Поэтому ситуация с Ружиной находилась в этаком замороженном состоянии, а сама она уже больше года жила в царском дворце на полном государственном обеспечении. Нужно ли упоминать, что нравилось подобное не всем? Придворные дамы открыто завидовали ее нарядам, полагая, что куплены они за казенный счет, придворные кавалеры считали, что она не по праву занимает привилегированное положение близ царской особы, а представители знатных семейств обвиняли графиню в попытке решить собственные проблемы за чужой счет. В конце концов, не нравилось быть в подвешенном состоянии и самой Ружиной.
– И тут она допустила ошибку, – царевич растянул губы в широчайшей улыбке, отчего стал похож на мультяшный персонаж, – не зная о твоей помолвке с купеческой дочерью, предложила тебе себя в жены!
– Ну и? – мрачно поинтересовался я, уже догадываясь, что услышу в ответ.
– Была высмеяна в лучших традициях Князя Холода и награждена тем самым прозвищем «приживалка»!
– Ох и дурак! – я в отчаянии схватился за голову руками.
– Ты чего? – Алексей резко остановился и посмотрел на меня широко раскрытыми от изумления глазами.
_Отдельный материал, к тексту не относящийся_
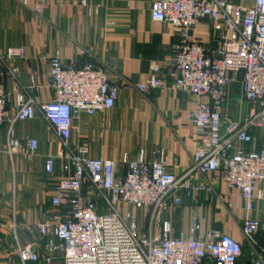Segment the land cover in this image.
Wrapping results in <instances>:
<instances>
[{"label":"built area","instance_id":"obj_1","mask_svg":"<svg viewBox=\"0 0 264 264\" xmlns=\"http://www.w3.org/2000/svg\"><path fill=\"white\" fill-rule=\"evenodd\" d=\"M34 9L40 10V2ZM150 17L172 26V83L190 95L188 118L200 137L181 174L168 167L162 147L152 151L151 161L142 153L135 158L124 153L115 161L70 144L73 117L112 107L118 94L101 65L82 59L83 49L68 62L59 49L49 56L47 85L53 94L45 101L32 94L39 84L30 77L29 86L21 85L16 68L7 62L23 57L24 48L0 52L5 152L28 160L35 156L37 139L29 137L22 146L14 123L39 112L58 137L66 169L71 168L53 183L54 212L36 222L43 251L38 245H18L21 264H236L242 247L230 234L215 229L199 234L200 225L193 222L188 235H176L164 217L182 203V194L192 199L212 194L217 173L244 201L247 215L240 231L256 244L254 234L263 223L248 213L263 198L257 183L264 179V144L257 147L252 129L264 130V0H152ZM201 20L216 33L215 47L191 33ZM7 75L13 80L11 90L5 88ZM136 86L140 91L164 86L156 65ZM54 165L53 156L44 157L46 173L52 174ZM254 264H262L261 259Z\"/></svg>","mask_w":264,"mask_h":264},{"label":"crops","instance_id":"obj_2","mask_svg":"<svg viewBox=\"0 0 264 264\" xmlns=\"http://www.w3.org/2000/svg\"><path fill=\"white\" fill-rule=\"evenodd\" d=\"M152 0H0V52L10 46L24 48L23 57L7 60L15 67L21 85L29 86L31 78L39 84L32 94L41 101L52 97L47 85L48 58L55 49L65 62L85 56L101 65L109 80L117 85L118 94L112 107L93 114L80 112L72 119L69 142L84 145L93 157L121 159L125 153L135 158L142 153L148 161L152 151L162 147L168 167L181 174L190 165L199 135L188 115L192 108L190 95L172 83L171 48L175 41L168 22L150 17ZM251 2V0H231ZM40 2V10L34 6ZM191 33L207 47H215L218 37L207 20H201ZM156 65L164 86L140 91ZM12 78L6 76L5 88L11 90ZM238 91V85L234 87ZM14 113L11 107L10 114ZM22 146L29 137L37 139L35 156L28 160L21 153L5 152V126L0 125V264H21L18 245H38L42 252L36 222L54 212L50 204L52 186L67 174L57 135L39 112L14 123ZM257 147L264 144V130L253 128ZM54 157V172L44 171L43 160ZM263 198L248 213L264 225V179L257 183ZM182 196V203L164 214L176 235H188L193 222L199 223V234L215 229L250 244L240 231L247 215L245 204L236 190H229L220 177L214 181L212 194L199 193L194 199ZM256 244L264 240L261 228ZM255 260L238 259L236 264H254ZM27 264H34L27 262Z\"/></svg>","mask_w":264,"mask_h":264},{"label":"rangeland","instance_id":"obj_3","mask_svg":"<svg viewBox=\"0 0 264 264\" xmlns=\"http://www.w3.org/2000/svg\"><path fill=\"white\" fill-rule=\"evenodd\" d=\"M264 229V225H263ZM261 228L255 232L254 238L259 237ZM242 252H241V259H245L248 261L256 260L257 258H260L262 261V264H264V240L262 242L257 244H241Z\"/></svg>","mask_w":264,"mask_h":264},{"label":"water","instance_id":"obj_4","mask_svg":"<svg viewBox=\"0 0 264 264\" xmlns=\"http://www.w3.org/2000/svg\"><path fill=\"white\" fill-rule=\"evenodd\" d=\"M263 260H264V258H263Z\"/></svg>","mask_w":264,"mask_h":264}]
</instances>
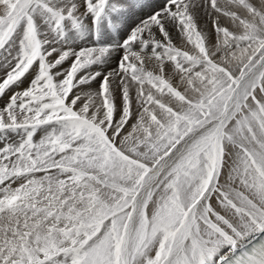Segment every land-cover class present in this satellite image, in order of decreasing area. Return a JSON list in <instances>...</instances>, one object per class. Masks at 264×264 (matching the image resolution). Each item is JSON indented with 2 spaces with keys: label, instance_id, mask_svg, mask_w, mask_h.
I'll return each instance as SVG.
<instances>
[{
  "label": "snow or ice",
  "instance_id": "obj_1",
  "mask_svg": "<svg viewBox=\"0 0 264 264\" xmlns=\"http://www.w3.org/2000/svg\"><path fill=\"white\" fill-rule=\"evenodd\" d=\"M0 264H264V0H0Z\"/></svg>",
  "mask_w": 264,
  "mask_h": 264
}]
</instances>
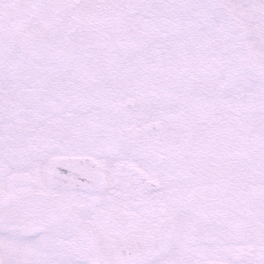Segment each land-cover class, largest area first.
<instances>
[{"label": "snow or ice", "instance_id": "snow-or-ice-1", "mask_svg": "<svg viewBox=\"0 0 264 264\" xmlns=\"http://www.w3.org/2000/svg\"><path fill=\"white\" fill-rule=\"evenodd\" d=\"M0 264H264V0H0Z\"/></svg>", "mask_w": 264, "mask_h": 264}]
</instances>
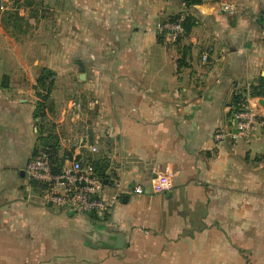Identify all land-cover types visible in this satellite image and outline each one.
<instances>
[{
  "label": "crops",
  "instance_id": "1",
  "mask_svg": "<svg viewBox=\"0 0 264 264\" xmlns=\"http://www.w3.org/2000/svg\"><path fill=\"white\" fill-rule=\"evenodd\" d=\"M182 11L168 44L156 27ZM261 78L264 0H0V264H264V129L214 140L234 96L264 115ZM46 151L93 163L106 216L46 201L25 174Z\"/></svg>",
  "mask_w": 264,
  "mask_h": 264
},
{
  "label": "built area",
  "instance_id": "2",
  "mask_svg": "<svg viewBox=\"0 0 264 264\" xmlns=\"http://www.w3.org/2000/svg\"><path fill=\"white\" fill-rule=\"evenodd\" d=\"M234 9L232 4L222 6V11L227 14H232ZM187 17V13L182 11L171 20L159 23L157 34L163 36L168 44L176 43L185 33ZM206 61L204 55L202 62ZM229 121L236 134L218 131L214 134L216 142L229 136L249 137L254 131L264 129V115L249 106L248 101L230 115ZM25 174L30 182L42 188L47 202L65 211L99 216L110 212L111 204L103 197L104 180L89 161L73 158L53 164L49 154L39 152L27 163ZM171 187L170 176L165 173L156 175L150 182L151 193L155 195L165 194ZM133 193L140 195L143 189L135 187Z\"/></svg>",
  "mask_w": 264,
  "mask_h": 264
},
{
  "label": "trees",
  "instance_id": "3",
  "mask_svg": "<svg viewBox=\"0 0 264 264\" xmlns=\"http://www.w3.org/2000/svg\"><path fill=\"white\" fill-rule=\"evenodd\" d=\"M174 1H180L188 5H198V4H201L203 0H174ZM187 23L188 21L186 19V22L184 24L185 30L189 29V25ZM53 77H54V73L52 71L48 69H44L41 72L37 80V84L34 88L36 92V96L39 99L38 103L36 104V111L34 113V118L38 120L42 119L43 117V110L45 108V103L48 100L50 91L53 87ZM249 95L252 98H263L264 99V78H261L256 86H253L250 88ZM246 102H247L246 98L243 97L242 95L234 96L233 101L230 105V110H229L228 115L230 116L233 112L240 109V107L246 104ZM46 153L49 154L51 162L55 164L56 161L53 160V153L50 151H46Z\"/></svg>",
  "mask_w": 264,
  "mask_h": 264
},
{
  "label": "rangeland",
  "instance_id": "4",
  "mask_svg": "<svg viewBox=\"0 0 264 264\" xmlns=\"http://www.w3.org/2000/svg\"><path fill=\"white\" fill-rule=\"evenodd\" d=\"M27 2H25V4H26ZM23 5H24V3H23ZM32 5H34V7H36V4H32ZM23 31V29L21 30H16V32H17V38H22V37H24L25 35L23 34V33H21Z\"/></svg>",
  "mask_w": 264,
  "mask_h": 264
},
{
  "label": "water",
  "instance_id": "5",
  "mask_svg": "<svg viewBox=\"0 0 264 264\" xmlns=\"http://www.w3.org/2000/svg\"><path fill=\"white\" fill-rule=\"evenodd\" d=\"M260 102H261V100L259 101V103H260ZM71 214H74V213H71ZM117 240H118L119 243H122V238H121V237H118Z\"/></svg>",
  "mask_w": 264,
  "mask_h": 264
}]
</instances>
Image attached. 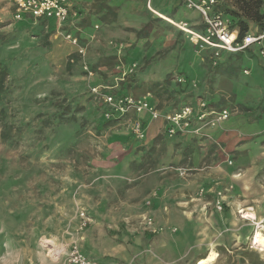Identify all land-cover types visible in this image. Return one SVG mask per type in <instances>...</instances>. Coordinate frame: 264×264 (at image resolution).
Masks as SVG:
<instances>
[{
	"label": "rangeland",
	"instance_id": "rangeland-1",
	"mask_svg": "<svg viewBox=\"0 0 264 264\" xmlns=\"http://www.w3.org/2000/svg\"><path fill=\"white\" fill-rule=\"evenodd\" d=\"M88 1L76 0L84 7L66 29H71L79 46L84 48L85 53L79 54L77 46L54 30L50 23L34 21L28 16L15 20L13 0H0V43L3 41L8 49L0 54L6 60H13L9 61L12 72L5 81L9 94L3 103H8V110L14 111L7 122L0 115V183L8 177L19 181L0 196V205L6 207L9 214L22 207L25 216L12 230L8 212H4L6 216L0 208V236L3 237L0 264H35L32 256L37 247L41 250L45 247L48 252L51 242L46 240L60 244L79 242L83 231L79 226L82 212L87 214L90 223L92 221L87 236L96 237L100 247L127 241L129 237L125 232L131 235L163 232L165 226L149 228L144 218H137V221L131 217V211L121 213L120 210L129 202H140L145 197L157 195V189L147 190L154 179H172L174 184L183 181L187 173L195 172L183 168L195 157L205 164L214 162L213 154L218 155L219 151L227 163L235 158L236 151L230 153L218 141L204 143V152L198 151L194 156L196 146L192 140L183 145V136L167 137L162 129L163 132L160 131L152 141L140 139L132 131L133 114L118 117L104 127L102 114L106 117L107 107L92 93L91 87L116 91L127 84L133 93L135 84H144L147 88L139 89V95L151 89L153 83L164 82L167 78L171 80L169 91L176 84L182 89L183 83L179 82L182 77L188 80V85L195 81L192 93L182 91L171 98L168 92L161 100L162 97L151 91L161 109L172 108L174 100H179L178 105H195L200 99L208 103L216 101L218 106H225L230 111L227 125L233 123L231 132L239 138L234 144L248 142V128L264 129V74L260 75L256 66L260 57L257 44L252 46L255 55L250 60L249 52L244 50L237 58L221 60L222 64L204 50L200 51L191 36L170 21H187L198 30L194 24L202 22L200 13L188 8L182 0ZM229 3L235 7V0H229ZM103 4L109 8L101 10ZM179 32L182 35H178ZM222 55L230 53L224 51ZM21 58L24 61L21 62ZM33 60L34 65L30 64ZM187 74L192 77L187 79ZM28 79L31 84L24 86ZM44 80L45 84H42ZM32 85H36L31 93L36 95L35 104H42L40 108L48 105L49 97L55 100L59 94L73 96L74 103H80L74 123L81 125L69 140L49 143L44 139L46 134L54 136L56 133L48 124L41 122L34 112L23 110V118L22 94L30 92ZM2 106L0 102V112ZM245 107L251 108L256 119L244 118ZM19 118L28 122L34 118L35 130L19 129ZM12 122L14 126H11ZM6 123L10 125L6 127L10 129L11 144L1 136ZM158 124H161L160 119H150L149 132ZM65 128L74 130V124L67 123ZM207 128L210 127L202 131ZM190 135L185 137L192 138ZM33 139H44L43 146L36 147L39 142ZM33 150L39 152L38 156ZM31 152L35 156H30ZM259 166L257 164L250 178L257 187L253 198L258 205L264 202V166ZM174 191L182 192L183 189ZM237 193L239 201L247 199L242 189L238 188ZM237 209L236 214L240 217ZM251 222L255 235L259 229L255 222L264 225V215ZM170 229L177 231V227ZM251 242L252 239L246 245L264 258V251L252 247ZM221 254L231 255L229 252ZM240 255L244 254L239 253L238 257Z\"/></svg>",
	"mask_w": 264,
	"mask_h": 264
},
{
	"label": "crops",
	"instance_id": "crops-1",
	"mask_svg": "<svg viewBox=\"0 0 264 264\" xmlns=\"http://www.w3.org/2000/svg\"><path fill=\"white\" fill-rule=\"evenodd\" d=\"M90 1L92 0L88 2ZM71 4L70 18L66 23V29L75 22L76 16L81 13L84 7L78 5L76 0H71ZM39 21L50 23L56 30L54 20L41 19ZM194 25L201 29L203 28V21ZM66 31L71 32V29ZM255 32L256 28L254 27V32L251 33L256 34ZM254 44L259 46L260 57L256 66L261 75L264 74V38ZM254 44L245 49L249 52V60L255 55L252 50ZM204 51L212 56V49ZM185 84L183 83V86ZM151 101L158 106L154 96ZM208 104L212 108L221 109L225 107L218 106L216 101ZM158 108L161 109L159 106ZM245 108L247 111L243 115L244 118L247 120L256 119L257 116L251 114V108ZM133 115L131 117L132 122L138 117L136 114ZM140 118L145 127L143 140L152 141L157 135L165 131L163 120L160 119L161 124L149 132V115L142 114ZM227 120L223 122L220 129L207 128L204 132L177 136H183V145L187 143V140L194 142L196 146L194 156L198 151L204 152L202 148L204 143L208 145L211 142H221L225 149L231 151L230 153L236 151L234 153L235 158L230 163L225 162V159L220 157L222 155L220 151L218 155L217 153L213 154L216 159L213 158L214 162L211 164L202 163L201 159L195 157L183 167L187 171L195 170V172L187 173L189 176L183 177V181L179 180L177 184H174L172 179L166 178L159 181L154 179L147 190L157 189V195L145 197L140 202H137L138 200L129 202L125 209L120 210L121 213L131 211V217L136 219L151 216L154 218L153 226L155 228L165 226V231L158 234L137 232L135 235L125 232L124 234L129 237L127 241L100 247L96 244V237L94 239L90 235L87 236L86 231L88 226H91V221L85 229H82L80 234L79 245L82 251L91 259L96 260L98 264H196L199 259L206 257L212 249L218 254L213 264H264V258L260 257L259 253L252 251L250 245H246L254 233L251 220L238 217L236 214V208H238L237 210H244L245 213L250 214L255 219H261L264 215V202L260 205L256 203L253 197L257 193L255 191L257 187L253 185L254 181L250 179L257 164L260 165V168L264 166V129L252 130L248 128L250 135L248 142L234 144L235 139L237 138L238 141L239 138L233 131L231 132L232 129L230 128L233 127V123L227 125ZM250 122L247 126L250 125ZM163 133L169 137L166 132ZM189 135L192 138L185 137ZM253 136H256L255 139ZM207 167L209 170L206 169ZM230 187L233 189L231 190ZM177 188L183 189V191L173 193ZM238 188L242 189V194L247 198L243 202L239 201L236 196ZM217 200L222 202L221 209L216 205ZM148 201H150L149 204H147ZM170 227H177V231L173 232ZM46 241H50L52 246L48 247V252H46L45 247L42 248L43 250L40 249L41 247H37V251L32 256V262L35 264H65L66 255L60 254L56 258L51 249L52 247L67 248L70 242L60 244L51 240ZM225 252H229L231 255L221 254ZM239 253H243L245 256L240 255L238 257Z\"/></svg>",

– Поверить не могу, что был такой сволочью!
– Да она сама виновата! И главное – думаешь, она сделала выводы? Как бы не так, сейчас князя Григорянского обхаживает! Не дура ли?
– Она просто несчастная, испуганная, ищущая спасения девочка.
– Ну, вот что, Миха, давай-ка оставим Ружину в покое, – царевич тяжело вздохнул, – пойдем праздновать твое возвращение. Пора начинать новую жизнь!
Я пытался сопротивляться, справедливо полагая, что неправильно начинать новую жизнь со старой доброй попойки в компании царевича Алешки, но второй наследник престола умел быть настойчивым, дополнительно мотивировав свой приказ-приглашение завтрашним возвращением в столицу государя. А уж тогда мне будет не до пьянки, придется предстать пред его светлые очи с отчетом.
Да и у кого еще я смогу почерпнуть столько полезной информации, как не у закадычного дружка?